=== Begin Enclosure ===

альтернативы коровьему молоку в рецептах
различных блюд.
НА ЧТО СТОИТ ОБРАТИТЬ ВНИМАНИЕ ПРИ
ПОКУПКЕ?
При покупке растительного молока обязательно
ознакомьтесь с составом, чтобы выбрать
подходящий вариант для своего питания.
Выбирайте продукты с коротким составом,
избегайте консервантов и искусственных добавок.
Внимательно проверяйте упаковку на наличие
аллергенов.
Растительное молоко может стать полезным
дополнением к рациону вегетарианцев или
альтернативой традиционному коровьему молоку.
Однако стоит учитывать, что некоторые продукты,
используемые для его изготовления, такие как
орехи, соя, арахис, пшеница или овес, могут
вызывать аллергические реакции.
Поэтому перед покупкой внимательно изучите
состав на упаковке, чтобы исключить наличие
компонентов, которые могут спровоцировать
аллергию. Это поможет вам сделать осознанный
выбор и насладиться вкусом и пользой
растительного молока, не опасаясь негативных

=== End Enclosure ===

**Try it**
Extract every line of the entries that contains the word "коровьему".

**Response to the exercise**
альтернативы коровьему молоку в рецептах
альтернативой традиционному коровьему молоку.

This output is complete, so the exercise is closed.